Bruce’s final point is that hoary chestnut which bedevils marketers: do clients choose the lawyer or the firm. It’s true, just because the top engineer moves from BMW to Audi you’re not going to switch brands (though you may do eventually, if that gives Audi enough of an advantage…) but I think that’s the wrong lense. If my favourite Formula One racing driver moves from Red Bull to Ferrari, my loyalty’s going to follow him. I don’t care about which team it is because they’re essentially driving what appears to be the same car, underneath the advertising slogans.

In law firms, the ‘team’ is, simply, the vehicle for intellectual talent.

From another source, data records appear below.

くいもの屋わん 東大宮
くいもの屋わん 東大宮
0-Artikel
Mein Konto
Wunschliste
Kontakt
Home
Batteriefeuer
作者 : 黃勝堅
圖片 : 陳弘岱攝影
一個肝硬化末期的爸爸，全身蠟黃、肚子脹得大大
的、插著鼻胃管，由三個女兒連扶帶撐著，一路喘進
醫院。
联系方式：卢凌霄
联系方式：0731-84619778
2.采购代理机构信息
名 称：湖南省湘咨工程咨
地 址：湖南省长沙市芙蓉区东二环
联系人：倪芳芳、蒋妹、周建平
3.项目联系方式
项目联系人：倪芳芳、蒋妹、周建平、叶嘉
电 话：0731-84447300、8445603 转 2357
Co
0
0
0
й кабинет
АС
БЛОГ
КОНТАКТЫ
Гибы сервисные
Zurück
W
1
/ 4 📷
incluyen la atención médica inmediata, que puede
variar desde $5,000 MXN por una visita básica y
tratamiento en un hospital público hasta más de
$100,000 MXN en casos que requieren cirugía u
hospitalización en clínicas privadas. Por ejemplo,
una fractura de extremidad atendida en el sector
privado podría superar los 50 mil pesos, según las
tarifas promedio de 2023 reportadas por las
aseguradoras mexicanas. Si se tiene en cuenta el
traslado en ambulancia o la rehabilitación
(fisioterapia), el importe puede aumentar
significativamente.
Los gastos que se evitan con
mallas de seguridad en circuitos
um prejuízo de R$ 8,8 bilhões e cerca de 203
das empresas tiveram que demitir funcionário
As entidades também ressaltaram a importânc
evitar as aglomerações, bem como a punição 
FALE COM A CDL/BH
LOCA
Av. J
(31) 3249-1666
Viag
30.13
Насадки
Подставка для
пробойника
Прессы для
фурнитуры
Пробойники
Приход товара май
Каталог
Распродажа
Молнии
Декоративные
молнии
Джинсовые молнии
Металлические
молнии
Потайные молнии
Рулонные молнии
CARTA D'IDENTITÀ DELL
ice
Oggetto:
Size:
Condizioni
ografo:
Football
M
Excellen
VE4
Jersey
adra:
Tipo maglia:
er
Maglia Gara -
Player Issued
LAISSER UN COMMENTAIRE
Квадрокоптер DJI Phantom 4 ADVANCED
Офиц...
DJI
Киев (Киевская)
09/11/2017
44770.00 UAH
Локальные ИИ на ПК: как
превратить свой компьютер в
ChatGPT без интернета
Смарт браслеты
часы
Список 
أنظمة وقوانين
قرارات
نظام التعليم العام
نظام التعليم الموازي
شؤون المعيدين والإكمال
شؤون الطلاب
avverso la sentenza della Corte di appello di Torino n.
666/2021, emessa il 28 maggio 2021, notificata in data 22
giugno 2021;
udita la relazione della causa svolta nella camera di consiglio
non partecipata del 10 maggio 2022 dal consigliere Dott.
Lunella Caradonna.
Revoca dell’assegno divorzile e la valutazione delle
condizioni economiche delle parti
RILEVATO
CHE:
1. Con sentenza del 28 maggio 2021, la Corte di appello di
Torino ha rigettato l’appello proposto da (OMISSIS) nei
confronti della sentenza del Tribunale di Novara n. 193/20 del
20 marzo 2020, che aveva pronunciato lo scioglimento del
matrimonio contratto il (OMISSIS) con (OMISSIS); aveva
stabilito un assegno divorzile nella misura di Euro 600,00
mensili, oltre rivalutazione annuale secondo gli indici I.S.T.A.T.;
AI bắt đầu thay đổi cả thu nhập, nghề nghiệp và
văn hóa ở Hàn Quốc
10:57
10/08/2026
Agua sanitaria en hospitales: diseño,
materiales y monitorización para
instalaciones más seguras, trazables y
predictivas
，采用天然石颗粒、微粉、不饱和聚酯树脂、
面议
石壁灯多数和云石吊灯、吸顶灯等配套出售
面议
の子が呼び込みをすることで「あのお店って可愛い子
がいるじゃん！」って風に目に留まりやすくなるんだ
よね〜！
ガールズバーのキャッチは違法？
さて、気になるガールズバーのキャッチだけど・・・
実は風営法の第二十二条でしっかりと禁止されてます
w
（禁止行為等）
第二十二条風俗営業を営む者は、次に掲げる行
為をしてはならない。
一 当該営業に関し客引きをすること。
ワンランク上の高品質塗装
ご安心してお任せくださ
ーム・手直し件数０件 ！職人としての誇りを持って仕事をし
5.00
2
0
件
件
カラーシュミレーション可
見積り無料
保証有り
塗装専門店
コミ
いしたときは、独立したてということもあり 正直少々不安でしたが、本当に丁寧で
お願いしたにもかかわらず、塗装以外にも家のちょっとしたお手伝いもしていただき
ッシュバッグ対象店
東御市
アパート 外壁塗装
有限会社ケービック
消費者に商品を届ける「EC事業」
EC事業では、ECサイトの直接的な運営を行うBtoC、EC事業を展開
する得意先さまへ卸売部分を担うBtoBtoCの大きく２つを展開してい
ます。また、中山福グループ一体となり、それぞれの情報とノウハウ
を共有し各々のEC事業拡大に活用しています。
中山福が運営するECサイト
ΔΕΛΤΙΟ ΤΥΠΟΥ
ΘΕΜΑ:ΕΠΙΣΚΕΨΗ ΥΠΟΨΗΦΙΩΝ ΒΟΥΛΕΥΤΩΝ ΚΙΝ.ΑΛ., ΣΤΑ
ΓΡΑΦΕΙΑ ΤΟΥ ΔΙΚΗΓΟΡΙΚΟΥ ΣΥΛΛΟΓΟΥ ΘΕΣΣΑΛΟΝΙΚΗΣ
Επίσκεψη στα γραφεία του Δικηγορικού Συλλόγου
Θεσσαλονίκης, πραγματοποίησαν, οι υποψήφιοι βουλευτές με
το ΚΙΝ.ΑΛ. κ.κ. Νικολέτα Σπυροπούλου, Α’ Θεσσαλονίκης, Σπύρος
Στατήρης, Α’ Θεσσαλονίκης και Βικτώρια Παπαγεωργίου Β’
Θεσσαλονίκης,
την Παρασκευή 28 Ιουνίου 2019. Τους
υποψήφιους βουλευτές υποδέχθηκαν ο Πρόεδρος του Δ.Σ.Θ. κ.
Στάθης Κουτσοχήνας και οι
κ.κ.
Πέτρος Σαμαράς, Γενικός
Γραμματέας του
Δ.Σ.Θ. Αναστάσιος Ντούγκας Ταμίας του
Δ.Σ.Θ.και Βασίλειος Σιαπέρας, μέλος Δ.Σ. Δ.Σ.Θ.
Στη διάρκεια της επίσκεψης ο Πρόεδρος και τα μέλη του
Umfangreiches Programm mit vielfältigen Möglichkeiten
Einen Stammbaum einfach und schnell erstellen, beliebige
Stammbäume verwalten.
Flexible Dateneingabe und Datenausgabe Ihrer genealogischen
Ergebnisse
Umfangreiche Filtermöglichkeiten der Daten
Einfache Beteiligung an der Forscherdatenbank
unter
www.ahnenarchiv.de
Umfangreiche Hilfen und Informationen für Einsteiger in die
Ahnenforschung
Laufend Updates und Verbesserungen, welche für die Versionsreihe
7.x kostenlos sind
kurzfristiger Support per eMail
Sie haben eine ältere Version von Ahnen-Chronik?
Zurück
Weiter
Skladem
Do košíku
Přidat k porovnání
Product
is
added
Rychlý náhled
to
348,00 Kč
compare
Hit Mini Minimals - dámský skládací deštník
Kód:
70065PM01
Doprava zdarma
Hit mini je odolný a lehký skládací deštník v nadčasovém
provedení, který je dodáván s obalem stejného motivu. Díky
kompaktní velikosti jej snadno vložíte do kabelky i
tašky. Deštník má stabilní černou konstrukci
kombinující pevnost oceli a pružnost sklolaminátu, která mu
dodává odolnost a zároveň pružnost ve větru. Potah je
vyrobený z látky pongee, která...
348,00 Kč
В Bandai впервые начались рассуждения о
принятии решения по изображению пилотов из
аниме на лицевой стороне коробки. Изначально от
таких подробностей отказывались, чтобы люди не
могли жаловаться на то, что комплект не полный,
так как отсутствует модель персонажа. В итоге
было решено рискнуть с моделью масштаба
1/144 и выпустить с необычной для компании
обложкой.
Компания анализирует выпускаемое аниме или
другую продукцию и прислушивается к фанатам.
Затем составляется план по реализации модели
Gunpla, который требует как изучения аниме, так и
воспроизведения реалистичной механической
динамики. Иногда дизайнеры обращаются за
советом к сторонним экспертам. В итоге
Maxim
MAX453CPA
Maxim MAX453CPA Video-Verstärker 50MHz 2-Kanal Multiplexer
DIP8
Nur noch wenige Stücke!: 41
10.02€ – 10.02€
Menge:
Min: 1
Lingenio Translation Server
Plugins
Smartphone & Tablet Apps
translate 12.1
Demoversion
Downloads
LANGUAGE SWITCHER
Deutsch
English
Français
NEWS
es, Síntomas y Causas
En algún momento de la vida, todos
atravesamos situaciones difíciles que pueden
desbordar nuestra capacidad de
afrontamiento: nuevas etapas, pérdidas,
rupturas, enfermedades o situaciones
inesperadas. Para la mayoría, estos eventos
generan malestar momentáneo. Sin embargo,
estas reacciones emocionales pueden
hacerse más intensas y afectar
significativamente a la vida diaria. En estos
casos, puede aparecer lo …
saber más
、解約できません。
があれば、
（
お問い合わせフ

As a client, my money moves where the brains are. Always has, always will. In BigLaw, excellence will always trump “process”, because process only gets you so far. As with Formula One, even if you have the best driver, you still need the great engineering beneath.

I’ve always found that success itself is rather a good guide to, er, success.

Pulling a dusty directory from my shelf, dated 1990, I can scan through the top law firms in the UK, 25 years ago. Clifford Chance. Linklaters. Freshfields. Allen & Overy. Slaughter and May.

If Amazon, Apple, Facebook, Google and Tesla are all still around in 25 years, I’ll eat the tablet you’re reading this on. Freshfields, it is worth remembering, is older than the United States of America.

The turkeys, it seems, are very much alive, kicking, and whatever they’re rolling in, it ain’t cranberry sauce.